Nilai-nilai dasar yang dipegang teguh dan diyakini oleh setiap orang di dalam
organisasi HM. Sampoerna inilah yang terbukti menjadi tulang punggung dan
keunggulan perusahaan dalam menghadapi persaingan bisnis. Dalam Kredo
Sampoerna, secara gamblang dituliskan “Tidak seperti kelompok perusahaan lain,
salah satu pendorong utama KPS (Kelompok Perusahaan Sampoerna) adalah
falsafahnya, bukan kebijakannya”
Selain “Kami memang beda”, terdapat satu filosofi lainnya yang terbukti
mendukung Sampoerna dalam mencapai kesuksesannya sampai saat ini. “Why not”
memancing setiap indiviu untuk dapat berpikir “out of the box” dan pada akhirnya
mampu menghasilkan sesuatu yang berbeda.
Budaya perusahaanlah yang pada akhirnya akan membedakan perusahaan satu
dengan lainnya. Budaya menjadi tatanan hidup masing-masing perusahaan yang tidak
mungkin dan tidak layak untuk ditiru oleh siapapun.
32
2.6 FILOSOFI BISNIS HM. SAMPOERNA
Logo tiga tangan merupakan filosofi bisnis HM. Sampoerna. Simbol
dilukiskan dengan gambar tiga tangan yang menghadap ke arah yang berbeda, yang
artinya mewakili tiga pihak yang berbeda, yakni produsen, pedagang dan konsumen.

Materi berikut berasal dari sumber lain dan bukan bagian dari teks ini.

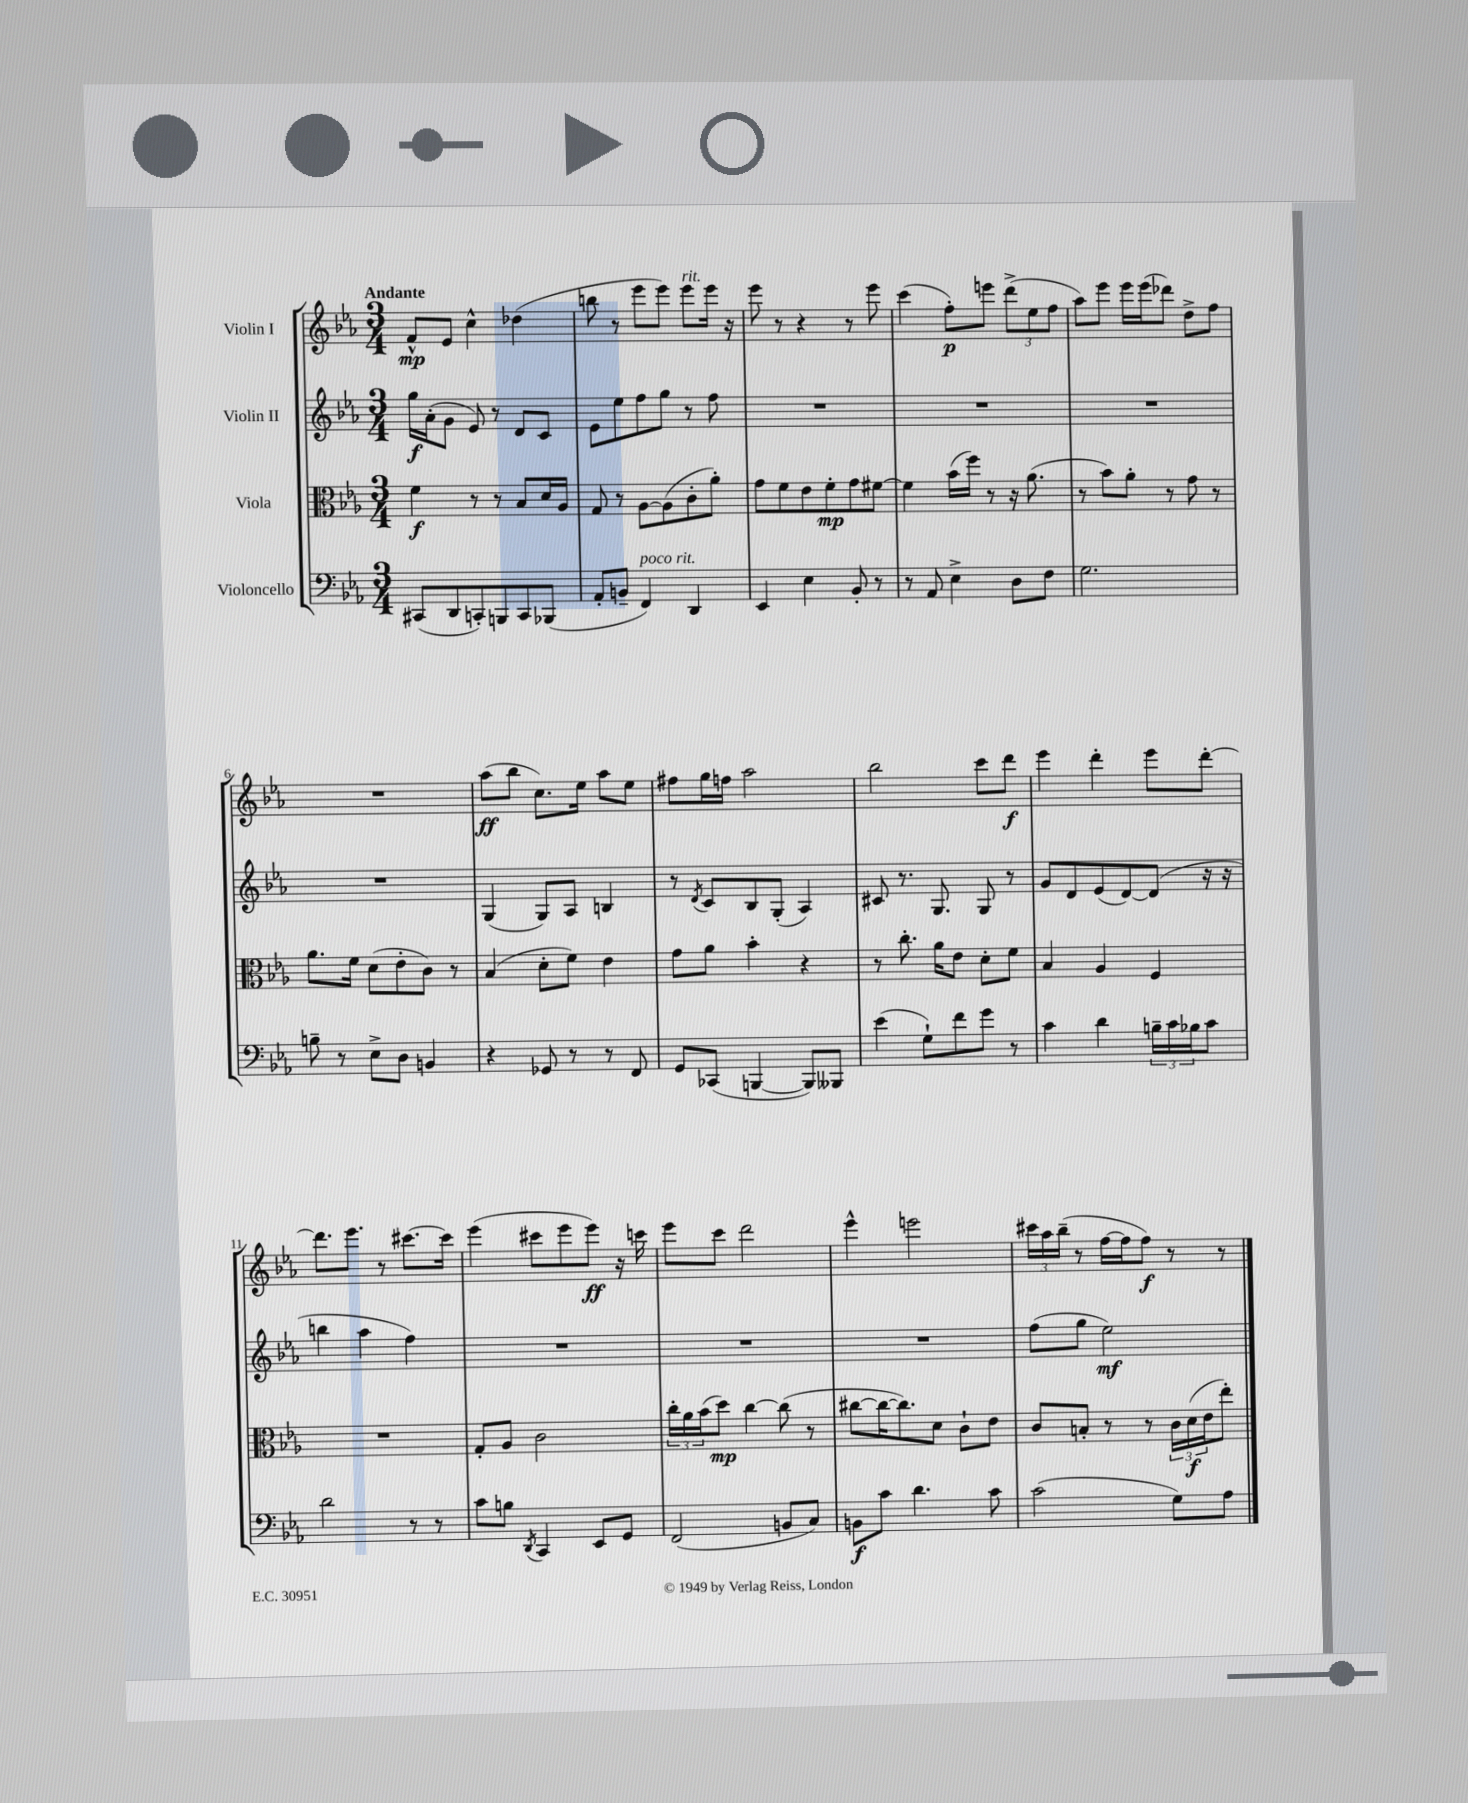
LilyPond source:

<<
\new StaffGroup <<
\new Staff = "s0" \with { instrumentName = "Violin I" } {
    \clef treble \key ees \major \numericTimeSignature \time 3/4 \tempo "Andante"
    f'8-^\mp ees'8 c''4-^ des''4( |
    b''8 r8 ees'''8 ees'''8) ees'''8^\markup { \italic "rit." } ees'''16 r16 |
    ees'''8 r8 r4 r8 ees'''8 |
    c'''4( f''8-.\p) e'''8 \tuplet 3/2 { d'''8->( ees''8 f''8 } |
    aes''8) ees'''8 ees'''16 ees'''16( des'''8) d''8-> f''8 |
    R2. |
    aes''8\ff( bes''8 c''8.) ees''16 aes''8 ees''8 |
    fis''8 g''16 f''16 aes''2 |
    bes''2 c'''8 d'''8\f |
    ees'''4 d'''4-. ees'''8 d'''8~-. |
    d'''8. ees'''8. r8 cis'''8.~ cis'''16 |
    ees'''4( cis'''8 ees'''8 ees'''8\ff) r16 c'''16 |
    ees'''8 c'''8 d'''2 |
    ees'''4-^ e'''2 |
    \tuplet 3/2 { cis'''16 aes''16 bes''16--( } r8 f''16~ f''16 f''8\f) r8 r8 \bar "|." |
}
\new Staff = "s1" \with { instrumentName = "Violin II" } {
    \clef treble \key ees \major \numericTimeSignature \time 3/4
    g''16\f aes'16-.( g'8 ees'8) r8 d'8 c'8 |
    ees'8 ees''8 f''8 g''8 r8 f''8 |
    R2. |
    R2. |
    R2. |
    R2. |
    g4( g8) aes8 b4 |
    r8 \acciaccatura { d'8 } c'8 bes8 g8-.( aes4) |
    cis'8 r8. g8. g8 r8 |
    g'8 d'8 ees'8( d'8~) d'8( r16 r16 |
    b''4 aes''4 f''4) |
    R2. |
    R2. |
    R2. |
    f''8( g''8 ees''2\mf) \bar "|." |
}
\new Staff = "s2" \with { instrumentName = "Viola" } {
    \clef alto \key ees \major \numericTimeSignature \time 3/4
    f'4\f r8 r8 bes8 d'16 aes16 |
    g8 r8 aes8~ aes8( c'8-. aes'8-.) |
    g'8 f'8 ees'8 f'8-.\mp g'8 fis'8~ |
    fis'4 bes'16( f''16) r8 r16 aes'8.( |
    r8 bes'8) aes'8-. r8 g'8 r8 |
    aes'8. f'16 d'8( ees'8-. c'8) r8 |
    bes4( d'8-. f'8) ees'4 |
    g'8 aes'8 bes'4-. r4 |
    r8 c''8.-. aes'16 ees'8 d'8-. f'8 |
    bes4 aes4 f4 |
    R2. |
    g8-. aes8 c'2 |
    \tuplet 3/2 { c''16-. aes'16 bes'16( } d''8\mp) c''4~ c''8( r8 |
    cis''8~ cis''16~ cis''8.) d'8 c'8-! ees'8 |
    c'8 b8-. r8 r8 \tuplet 3/2 { c'16 d'16\f( ees'16 } ees''8-.) \bar "|." |
}
\new Staff = "s3" \with { instrumentName = "Violoncello" } {
    \clef bass \key ees \major \numericTimeSignature \time 3/4
    cis,8( d,8 c,8-.) b,,8 c,8 bes,,8( |
    aes,8-. b,8-- f,4^\markup { \italic "poco rit." }) d,4 |
    ees,4 ees4 bes,8-. r8 |
    r8 aes,8 ees4-> d8 f8 |
    g2. |
    b8-- r8 ees8-> d8 b,4 |
    r4 ges,8 r8 r8 f,8 |
    g,8 ces,8( b,,4~ b,,8) beses,,8 |
    ees'4( g8-!) f'8 g'8 r8 |
    c'4 d'4 \tuplet 3/2 { b16-- c'16 bes16 } c'8 |
    d'2 r8 r8 |
    c'8 b8 \acciaccatura { d,8 } c,4 ees,8 g,8 |
    f,2( b,8 c8) |
    b,8\f c'8 d'4. c'8 |
    c'2( g8) aes8 \bar "|." |
}
>>
>>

Maksudnya adalah, untuk mencapai kesuksesan, perusahaan harus bisa menjamin
bahwa ketiganya sama-sama berbagi keuntungan.

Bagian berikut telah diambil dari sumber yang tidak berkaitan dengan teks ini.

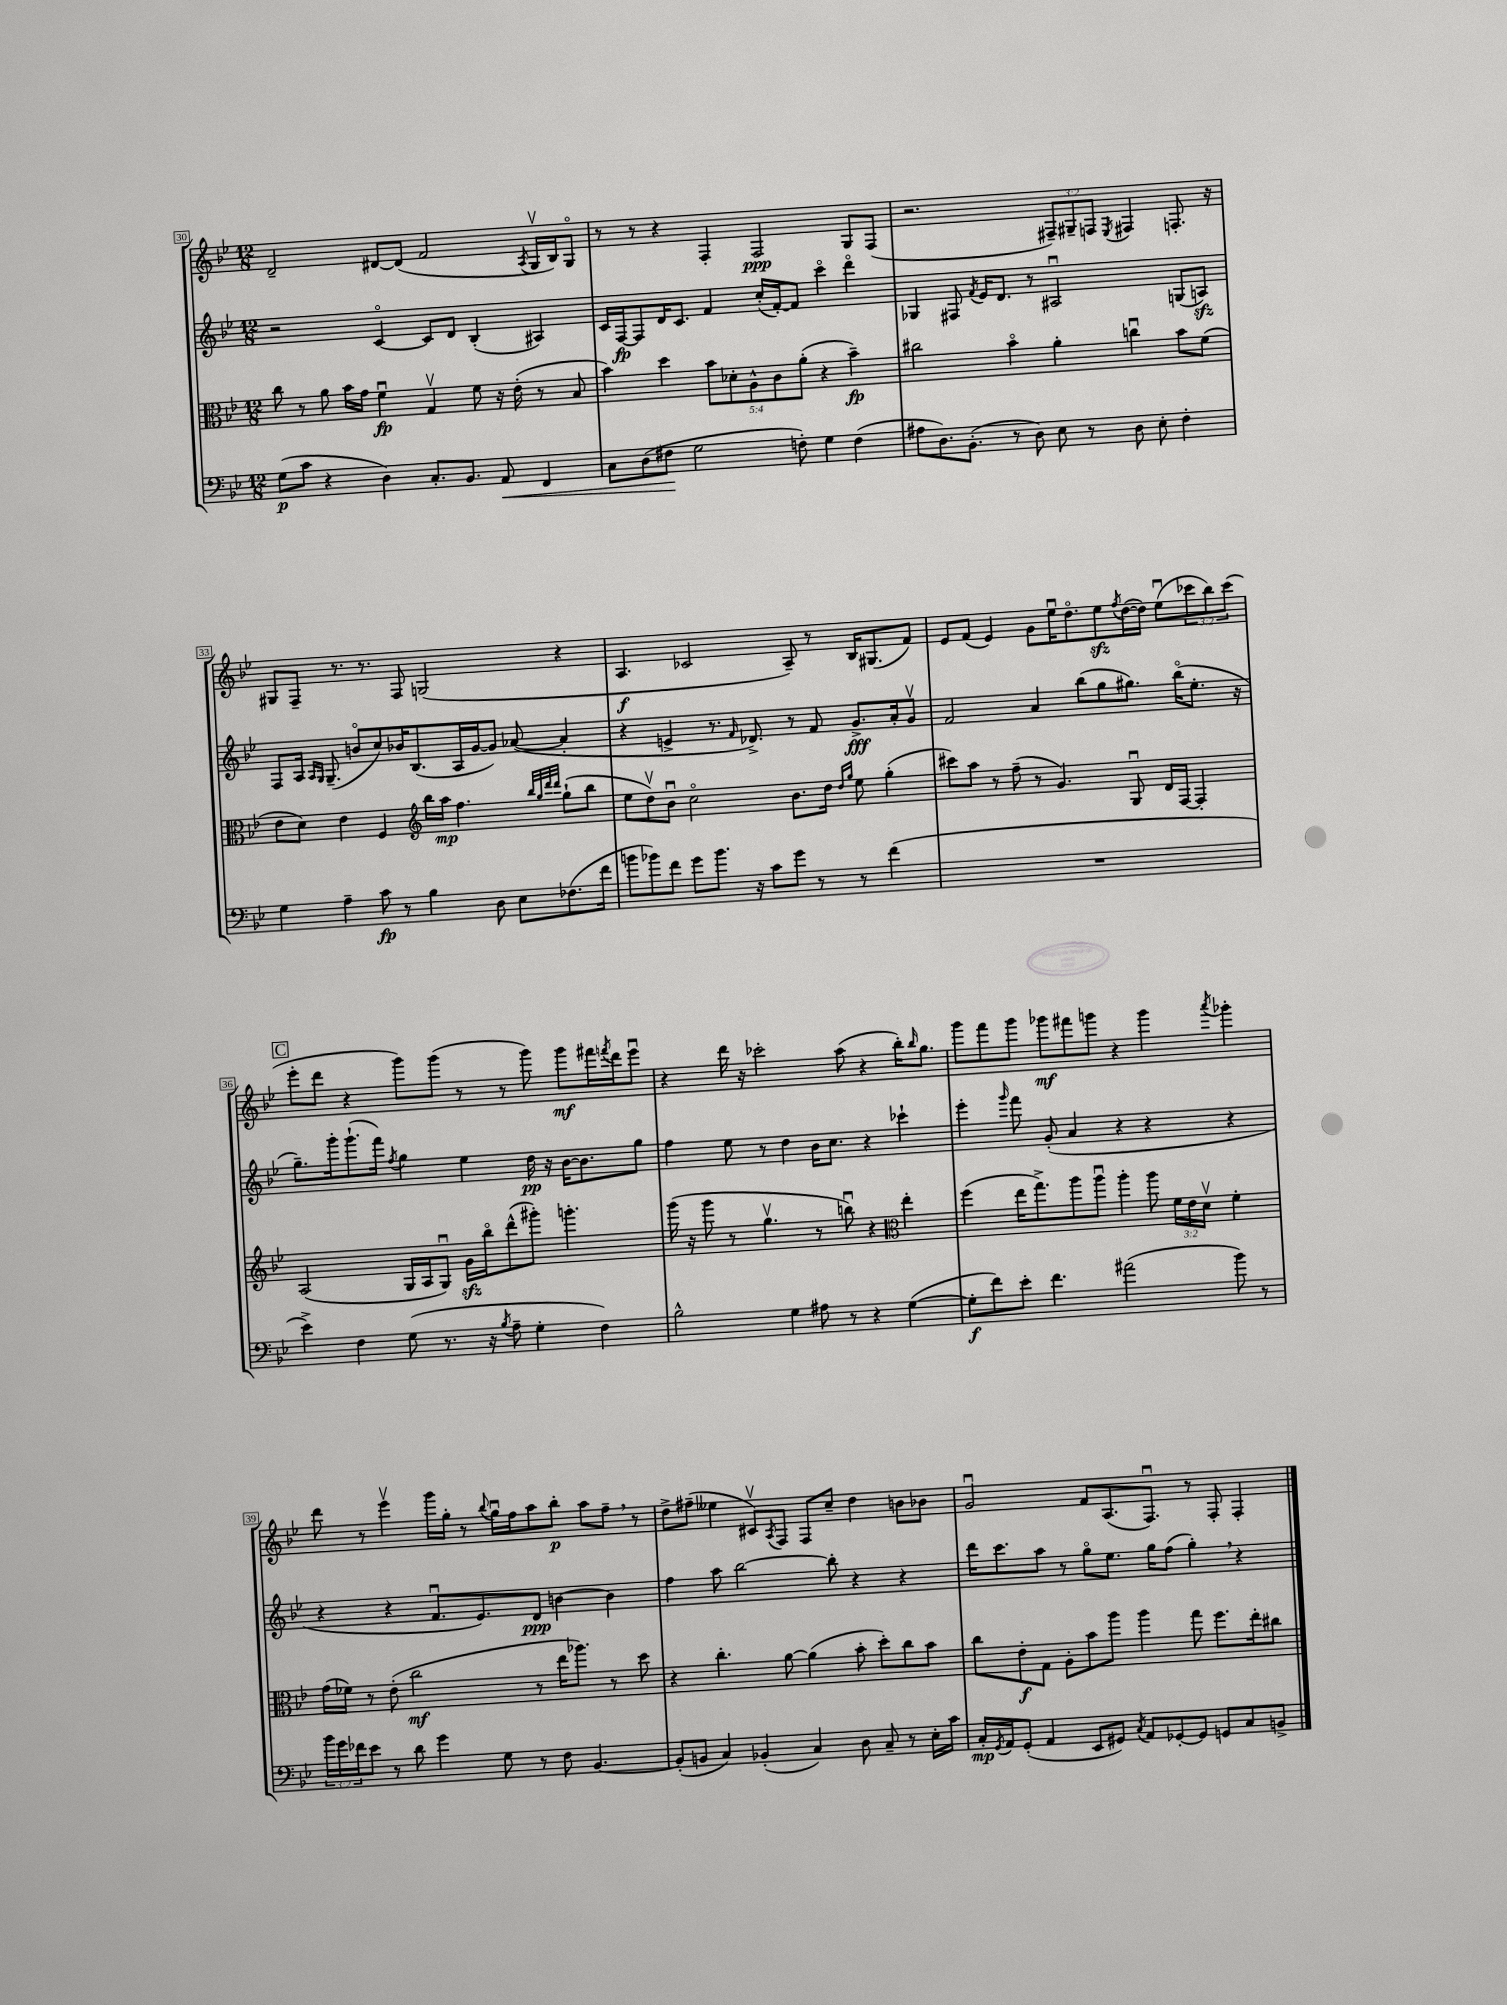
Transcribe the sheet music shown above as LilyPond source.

Filosofi bisnis sampoerna digunakan untuk men-deliver credibility, leadership
dan loyalty kepada stakeholder-nya. Berikut ini akan dibahas isi dari logo tiga tangan:
1. Produsen
Produsen adalah salah satu bagian yang tidak terpisahkan dari ”Tiga Tangan”
HM. Sampoerna. Produsen di sini berarti perusahaan secara keseluruhan. Tujuan
dari semua produsen adalah mendapatkan laba yang memuaskan, demikian juga
dengan HM. Sampoerna sebagai produsen rokok kretek yang ternama.
2. Pedagang
Pedagang adalah kunci untuk menjamin ketersediaan produk HM. Sampoerna di
pasar sehingga konsumen selalu mendapatkan produk HM. Sampoerna.
3. Konsumen
Konsumen HM. Sampoerna berarti pemakai produk HM. Sampoerna baik berupa
Dji Sam Soe, A Mild, Sampoerna Hijau dan lainnya. Oleh karena itu, HM.
Sampoerna harus menjadi corporate brand. HM. Sampoerna hatus menyakini
bahwa konsumen secara konsisten melihat nama HM. Sampoerna membawa
atribut-atribut produk positif dan atribut image yang terkuat di antara semua
33
brand Indonesia. Konsumen tahu bahwa Sampoerna berarti kualiatas tembakau
terbaik, dan citra premium. Hal itu berarti konsumen ”membeli” nama perusahaan
bersama produk. Oleh karena itu, HM. Sampoerna berusaha untuk
mempertahankan dan meningkatkan program quality assurance sebagai jaminan
agar produk yang dihasilkan sesuai dengan yang dijanjikan. Dengan demikian
konsumen akan memperoleh produk istimewa dengan harga yang wajar.